Krauss also erred in disparaging logic and philosophy – which must of necessity undergird science. The modern scientific understanding of quantum mechanics is certainly counter-intuitive but does not violate the laws of logic. It seemed a bit bizarre when Krauss stripped down to his “2+2=5″ T-shirt. The atheist not the theist appealed to Orwell’s classic example of a false dogma! Imagine the response from atheists if a theist had made such claims.
Also, some of Krauss’s arguments are not at all scientific. For example, he argues that God would not have created a universe that relegated humans to such an isolated location. Not only is this argument non-scientific but it is also a poor theological argument. The Bible elevates God not humans. Who is to say that God would have not created a very large universe to demonstrate his power and to humble humanity? The Bible actually hints at a very large universe by mentioning that the number of stars is beyond what humans could even count. An expanding universe with an uncountable number of stars, and that began to exist out of nothing is exactly the universe described in Biblical writings thousands of years before science knew these 3 facts.

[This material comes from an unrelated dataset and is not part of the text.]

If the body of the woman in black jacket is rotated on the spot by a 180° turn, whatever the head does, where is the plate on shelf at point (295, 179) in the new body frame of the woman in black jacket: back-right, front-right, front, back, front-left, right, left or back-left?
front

I don’t want to personally attack Krauss – he is obviously an intelligent and highly successful physicist and he knows more about the subject than I ever will. (I merely have a bachelor’s degree in physics). My point is that if an expert like Krauss can argue so poorly or even at times so inaccurately, then perhaps his commitment to philosophical naturalism is getting in the way of his reasoning. He defined evidence for God as consisting only in the detection of miracles and then appealed to Hume in arguing that miracles could never be detected in principle. So much for a “scientific,” open-minded search for truth! If you think that Craig was overstating the case when he claimed that the basis for Hume’s skepticism of miracles was “demonstrably false,” you should read atheist philosopher John Earman’s book aptly entitled Hume’s Abject Failure. Einstein was right – “the man of science is a poor philosopher.” Since philosophy is the foundation of science, starting from incorrect presuppositions can lead to invalid conclusions – even for an intelligent scientist. Bertrand Russell once proved that he was the pope starting from 2+2=5. Perhaps Krauss should admit that 2+2 is always equal to 4 and that the universe should be evaluated with a mind open to the possibility that God exists. After all, he admitted that Deism was plausible – which is equivalent to him admitting that there is evidence for God and therefore that he lost the debate.